Samuel
L. Jackson est un bon comédien. Bien avant que Pulp fiction
le révèle au monde entier, cet acteur fut un solide
second couteau, récompensé à ce titre, au festival
de Cannes pour Jungle fever en 1991. L'homme tourne depuis sans arrêt
et parfois dans de solides nanars qui semblent l'amuser. La Couleur
du crime appartient hélas à cette catégorie.
Julianne Moore est une actrice exigeante. Une version rousse de Meryl
Streep ! Découverte dans Short cuts de Robert Altman, la comédienne
a joué avec les plus grands et possède une magnifique
filmographie. De temps en temps, elle se plante et atterrit dans des
navets comme La Couleur du crime.
Richard Price est un romancier prestigieux. Ce type là connaît
l'Amérique sur le bout des doigts et lui rend souvent hommage
dans des polars sérieux et nerveux. Son talent l'a amené
à écrire quelques pépites du genre comme le superbe
Kiss of death et le romantique Mad dog & glory. Ce gars-là
a du talent et La Couleur du crime (adapté de son roman Ville
noire, ville blanche publiée chez 10/18) ne porte pas du
tout la marque de cette virtuosité.
Qu'est ce qui ne va pas dans ce film ? L'histoire est pourtant forte.
Dans une banlieue sinistrée, une mère (Moore) se fait
voler sa voiture, avec son fils de quatre ans à l'intérieur.
Un flic religieux (Jackson) tente de l'aider au mieux tandis que la
police provoque la colère du quartier et réveille les
tensions entre les différentes communautés.
Le sujet n'est donc pas facile, mais le plus pénible reste
son utilisation dans ce mauvais polar. La faute doit venir de Joe
Roth, réalisateur et producteur. Il remplace pour l'occasion
le prolifique Michael Winterbottom. Dans les années 80, Roth
a produit des teen-movies sans envergure et a eu du nez le jour où
il a produit Young guns, version d'jeun's de Billy the Kid. Depuis
Joe Roth est devenu un homme respectable à Hollywood. Son envie
de réaliser est revenue et c'est franchement bien dommage.

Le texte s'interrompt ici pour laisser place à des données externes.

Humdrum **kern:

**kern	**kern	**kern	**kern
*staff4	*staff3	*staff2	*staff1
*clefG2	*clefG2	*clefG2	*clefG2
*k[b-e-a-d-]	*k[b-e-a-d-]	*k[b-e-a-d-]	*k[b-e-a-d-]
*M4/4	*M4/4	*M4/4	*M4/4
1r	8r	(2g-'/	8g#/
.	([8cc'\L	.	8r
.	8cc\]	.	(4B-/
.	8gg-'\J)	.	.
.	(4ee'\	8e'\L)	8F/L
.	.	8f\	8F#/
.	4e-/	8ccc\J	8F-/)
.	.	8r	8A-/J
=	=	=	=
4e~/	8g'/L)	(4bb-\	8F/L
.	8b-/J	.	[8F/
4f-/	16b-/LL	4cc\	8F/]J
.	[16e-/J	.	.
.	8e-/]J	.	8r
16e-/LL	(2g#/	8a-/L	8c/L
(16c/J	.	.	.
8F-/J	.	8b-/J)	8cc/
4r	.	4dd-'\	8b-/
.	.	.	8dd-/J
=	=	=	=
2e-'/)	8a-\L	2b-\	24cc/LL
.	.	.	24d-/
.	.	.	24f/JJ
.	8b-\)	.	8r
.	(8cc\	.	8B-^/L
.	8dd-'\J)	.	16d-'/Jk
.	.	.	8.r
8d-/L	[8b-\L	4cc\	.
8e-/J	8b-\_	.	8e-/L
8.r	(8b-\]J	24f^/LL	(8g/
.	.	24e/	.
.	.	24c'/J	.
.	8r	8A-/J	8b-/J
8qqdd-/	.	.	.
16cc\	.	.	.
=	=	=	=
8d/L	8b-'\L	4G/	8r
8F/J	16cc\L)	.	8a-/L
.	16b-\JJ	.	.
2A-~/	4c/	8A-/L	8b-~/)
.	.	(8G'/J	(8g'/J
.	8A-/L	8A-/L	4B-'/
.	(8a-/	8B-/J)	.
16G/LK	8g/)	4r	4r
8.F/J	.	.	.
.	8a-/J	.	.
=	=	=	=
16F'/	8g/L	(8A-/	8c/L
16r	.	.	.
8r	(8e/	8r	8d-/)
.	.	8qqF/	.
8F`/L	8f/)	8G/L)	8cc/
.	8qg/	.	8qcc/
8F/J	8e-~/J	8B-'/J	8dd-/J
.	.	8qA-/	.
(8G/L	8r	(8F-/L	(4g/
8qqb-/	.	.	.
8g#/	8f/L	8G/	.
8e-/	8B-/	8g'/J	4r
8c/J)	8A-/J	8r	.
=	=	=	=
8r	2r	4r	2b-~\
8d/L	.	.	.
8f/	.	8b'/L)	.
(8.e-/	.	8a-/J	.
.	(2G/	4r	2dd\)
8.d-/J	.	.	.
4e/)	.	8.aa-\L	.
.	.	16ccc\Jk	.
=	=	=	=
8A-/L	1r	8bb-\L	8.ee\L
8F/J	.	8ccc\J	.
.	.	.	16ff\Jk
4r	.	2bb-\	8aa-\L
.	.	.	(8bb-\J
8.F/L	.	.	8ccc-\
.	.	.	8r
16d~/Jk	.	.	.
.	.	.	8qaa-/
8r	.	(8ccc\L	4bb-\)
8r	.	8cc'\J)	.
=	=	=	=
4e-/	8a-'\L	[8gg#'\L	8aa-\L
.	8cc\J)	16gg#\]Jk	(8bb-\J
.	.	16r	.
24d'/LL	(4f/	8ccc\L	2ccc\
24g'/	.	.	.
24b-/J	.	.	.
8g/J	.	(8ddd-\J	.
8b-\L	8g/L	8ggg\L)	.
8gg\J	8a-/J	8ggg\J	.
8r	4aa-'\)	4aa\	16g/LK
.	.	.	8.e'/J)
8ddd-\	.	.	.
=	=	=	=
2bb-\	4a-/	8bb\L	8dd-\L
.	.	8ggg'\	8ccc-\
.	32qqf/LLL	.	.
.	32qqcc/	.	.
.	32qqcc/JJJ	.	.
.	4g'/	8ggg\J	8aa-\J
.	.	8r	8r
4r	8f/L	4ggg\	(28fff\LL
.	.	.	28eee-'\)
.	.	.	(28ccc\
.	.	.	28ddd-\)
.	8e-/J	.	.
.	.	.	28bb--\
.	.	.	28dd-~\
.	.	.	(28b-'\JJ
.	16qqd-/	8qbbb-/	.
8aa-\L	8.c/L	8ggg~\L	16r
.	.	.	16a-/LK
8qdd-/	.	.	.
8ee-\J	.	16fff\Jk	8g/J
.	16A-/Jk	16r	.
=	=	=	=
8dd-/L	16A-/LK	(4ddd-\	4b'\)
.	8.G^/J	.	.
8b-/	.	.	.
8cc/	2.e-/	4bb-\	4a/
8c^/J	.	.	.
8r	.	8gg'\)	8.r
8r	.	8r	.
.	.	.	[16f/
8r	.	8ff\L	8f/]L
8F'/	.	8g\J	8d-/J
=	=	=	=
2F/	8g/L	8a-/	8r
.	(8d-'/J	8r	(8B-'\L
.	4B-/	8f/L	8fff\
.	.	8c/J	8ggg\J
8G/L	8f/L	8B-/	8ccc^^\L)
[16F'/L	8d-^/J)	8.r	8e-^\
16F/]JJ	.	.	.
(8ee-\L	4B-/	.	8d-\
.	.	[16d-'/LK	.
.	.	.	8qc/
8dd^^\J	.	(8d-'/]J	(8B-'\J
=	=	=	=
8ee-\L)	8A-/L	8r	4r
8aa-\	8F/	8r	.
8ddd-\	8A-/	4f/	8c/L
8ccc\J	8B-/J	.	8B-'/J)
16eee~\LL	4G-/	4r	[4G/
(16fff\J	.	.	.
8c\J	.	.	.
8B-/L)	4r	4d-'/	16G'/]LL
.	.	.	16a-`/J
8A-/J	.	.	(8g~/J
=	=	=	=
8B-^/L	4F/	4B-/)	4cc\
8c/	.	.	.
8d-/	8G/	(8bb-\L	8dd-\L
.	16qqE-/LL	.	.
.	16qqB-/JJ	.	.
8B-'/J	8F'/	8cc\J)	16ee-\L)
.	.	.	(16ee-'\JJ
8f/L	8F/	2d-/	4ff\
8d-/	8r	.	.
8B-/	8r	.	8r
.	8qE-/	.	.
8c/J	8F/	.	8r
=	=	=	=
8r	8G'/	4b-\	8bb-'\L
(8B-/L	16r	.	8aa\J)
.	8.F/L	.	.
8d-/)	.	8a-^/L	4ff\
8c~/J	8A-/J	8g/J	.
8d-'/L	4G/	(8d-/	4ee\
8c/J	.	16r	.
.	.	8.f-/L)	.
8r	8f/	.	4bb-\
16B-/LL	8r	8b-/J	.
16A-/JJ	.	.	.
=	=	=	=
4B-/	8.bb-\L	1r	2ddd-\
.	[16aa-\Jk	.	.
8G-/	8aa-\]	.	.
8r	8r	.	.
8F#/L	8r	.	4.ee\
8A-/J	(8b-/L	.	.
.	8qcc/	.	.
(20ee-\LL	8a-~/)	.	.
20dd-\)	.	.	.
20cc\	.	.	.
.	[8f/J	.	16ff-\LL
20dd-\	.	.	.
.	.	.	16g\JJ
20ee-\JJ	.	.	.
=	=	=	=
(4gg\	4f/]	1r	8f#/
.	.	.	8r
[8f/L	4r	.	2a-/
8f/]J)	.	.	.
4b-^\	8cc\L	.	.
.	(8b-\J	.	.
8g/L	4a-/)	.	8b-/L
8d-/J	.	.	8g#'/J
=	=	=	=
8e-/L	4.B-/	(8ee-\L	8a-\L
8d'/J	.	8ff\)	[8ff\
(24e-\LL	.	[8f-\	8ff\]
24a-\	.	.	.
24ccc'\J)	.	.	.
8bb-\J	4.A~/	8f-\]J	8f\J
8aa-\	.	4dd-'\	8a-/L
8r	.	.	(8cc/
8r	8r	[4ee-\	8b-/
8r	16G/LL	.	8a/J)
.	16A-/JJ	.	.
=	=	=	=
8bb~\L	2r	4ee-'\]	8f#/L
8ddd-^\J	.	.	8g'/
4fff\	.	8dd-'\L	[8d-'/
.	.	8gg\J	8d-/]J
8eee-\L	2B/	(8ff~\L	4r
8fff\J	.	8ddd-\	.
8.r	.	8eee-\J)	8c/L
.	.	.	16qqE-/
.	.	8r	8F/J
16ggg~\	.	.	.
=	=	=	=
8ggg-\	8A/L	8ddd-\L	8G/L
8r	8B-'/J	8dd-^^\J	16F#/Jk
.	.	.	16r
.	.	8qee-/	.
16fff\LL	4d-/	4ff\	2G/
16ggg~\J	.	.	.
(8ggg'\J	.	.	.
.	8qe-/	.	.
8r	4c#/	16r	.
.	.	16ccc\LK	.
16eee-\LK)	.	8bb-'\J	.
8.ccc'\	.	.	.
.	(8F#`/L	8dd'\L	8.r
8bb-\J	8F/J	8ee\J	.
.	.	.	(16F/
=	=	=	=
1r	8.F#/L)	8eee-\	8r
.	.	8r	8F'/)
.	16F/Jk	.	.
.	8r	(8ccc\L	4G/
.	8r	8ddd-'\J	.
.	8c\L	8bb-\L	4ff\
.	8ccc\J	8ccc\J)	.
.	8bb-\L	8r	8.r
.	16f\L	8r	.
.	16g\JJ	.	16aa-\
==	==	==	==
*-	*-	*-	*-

Avec une finesse digne d'un pachyderme alcoolique, Joe Roth baigne
son sujet dans une ambiance hystérique de l'Amérique.
Ca hurle dans tous les sens. Les dialogues sont d'une ineptie finalement
hilarante ("Plus on essaie de comprendre la vie, plus les choses
se compliquent"). Les acteurs ont chacun droit à leur
monologue grandiloquent. Tout est poussif et sans arrêt, les
auteurs rendent hommage à la foi qui habite chaque homme meurtri.
Ce qui habite le spectateur meurtri, c'est l'ennui et le malaise face
à tous ces talents gâchés. Le kidnapping d'enfants
et les tensions raciales méritaient un meilleur traitement.
Parfois certains inédits ne devraient pas passer l'Atlantique,
pour que certaines filmographies ne soient pas entachées.